As Judge McMahon recently explained in certifying a spread of hours class in similar circumstances:

Defendants do not contend that they have or had a policy of paying spread of hours wages for their non-exempt employees. It would have been extremely easy for Defendants to adduce any evidence that they had a policy of paying spread of hours wages as required by the NYLL—Defendants are in control of their own wage policies and records. Defendants only take issue with the quality of Plaintiffs' evidence. I agree that Plaintiffs could have presented stronger evidence, but the evidence they do provide is still sufficient to infer a common policy—or lack thereof—that affects the proposed class. That Defendants fail to deny Plaintiffs' charge merely bolsters my conclusion.
Flores v. Anjost Corp., 284 F.R.D. 112, 126 (S.D.N.Y. 2012).

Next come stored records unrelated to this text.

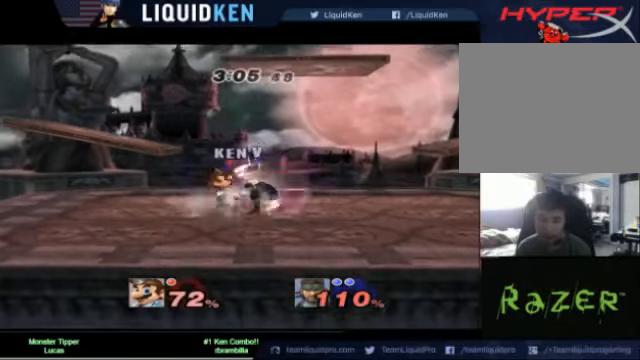
{"dt_ms": 520, "buttons": ["A", "L1"], "left_stick": "center", "right_stick": "center", "events": [[160, "A", "up"], [200, "A", "down"], [240, "A", "up"], [480, "A", "down"]]}
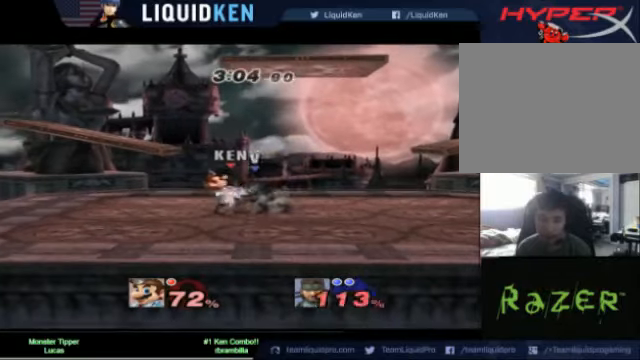
{"dt_ms": 480, "buttons": [], "left_stick": "down", "right_stick": "center", "events": [[80, "A", "up"], [120, "A", "down"], [160, "A", "up"], [160, "L1", "up"], [480, "left_stick", "down"]]}
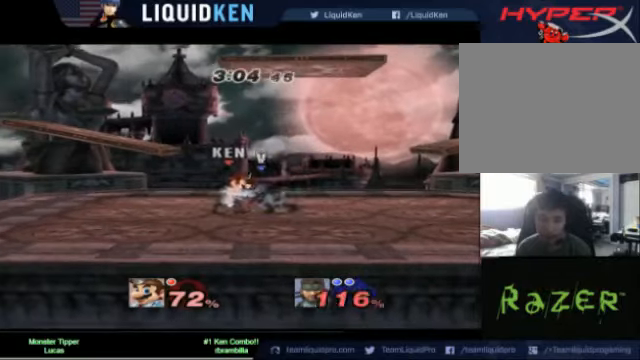
{"dt_ms": 520, "buttons": [], "left_stick": "center", "right_stick": "center", "events": [[160, "left_stick", "center"]]}
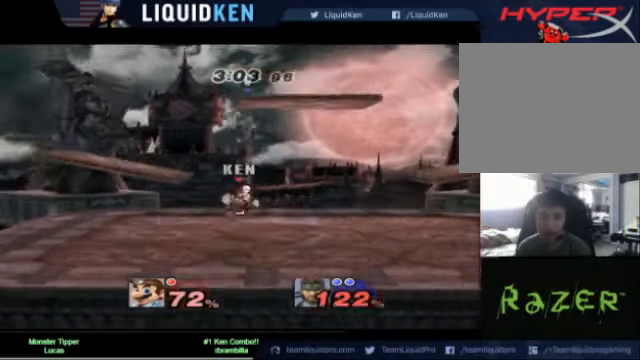
{"dt_ms": 480, "buttons": ["A"], "left_stick": "center", "right_stick": "center", "events": [[280, "X", "down"], [360, "left_stick", "up-right"], [400, "A", "down"], [480, "X", "up"], [480, "left_stick", "center"]]}
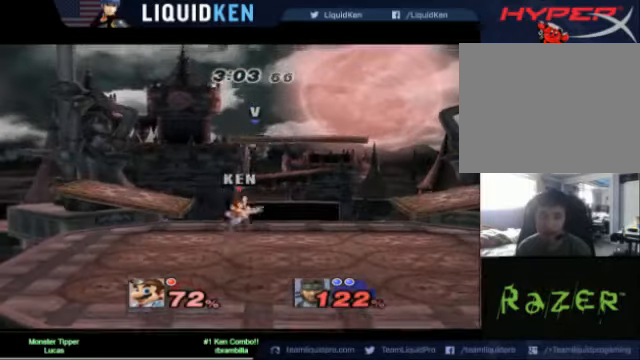
{"dt_ms": 520, "buttons": ["A", "X"], "left_stick": "right", "right_stick": "center", "events": [[40, "left_stick", "left"], [200, "left_stick", "right"], [520, "X", "down"]]}
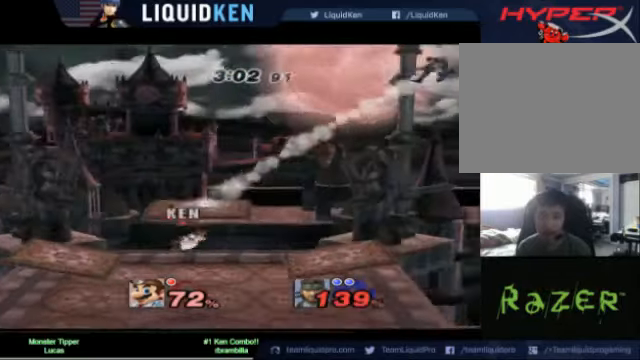
{"dt_ms": 480, "buttons": [], "left_stick": "right", "right_stick": "center", "events": [[200, "A", "up"], [200, "X", "up"]]}
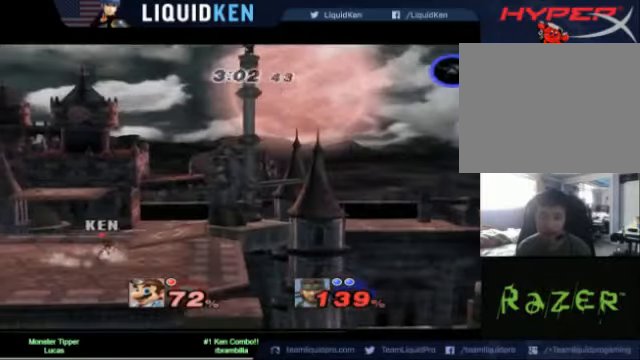
{"dt_ms": 520, "buttons": ["A"], "left_stick": "left", "right_stick": "center", "events": [[80, "X", "down"], [160, "X", "up"], [360, "left_stick", "left"], [520, "A", "down"]]}
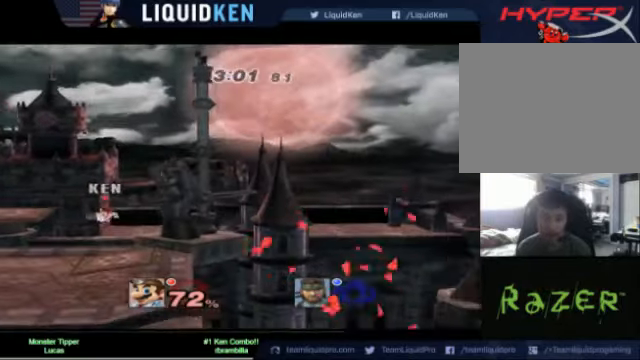
{"dt_ms": 480, "buttons": [], "left_stick": "down-left", "right_stick": "center", "events": [[280, "A", "up"], [400, "left_stick", "down-left"]]}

Here, too, Defendants fail to make even a simple proffer that the unproduced time sheets would show that, prior to June 25, 2009, non-exempt employees did not work more than ten hours a day or that spread pay was given to those who did. While the Court finds the payroll evidence sufficient independent of that failure, that Defendants have studiously avoided any representation as to what those withheld materials would show gives the Court comfort that the Report's conclusion is a correct and appropriate one.

In sum, the Court is satisfied that Plaintiffs have adduced evidence sufficient to find the existence of a "common contention"—i.e., that Defendants had a policy of not paying spread of hours wages before June 25, 2009—"of such a nature that it is capable of classwide resolution." Wal-Mart Stores, Inc. v. Dukes, 131 S. Ct. 2541,2551 (2011).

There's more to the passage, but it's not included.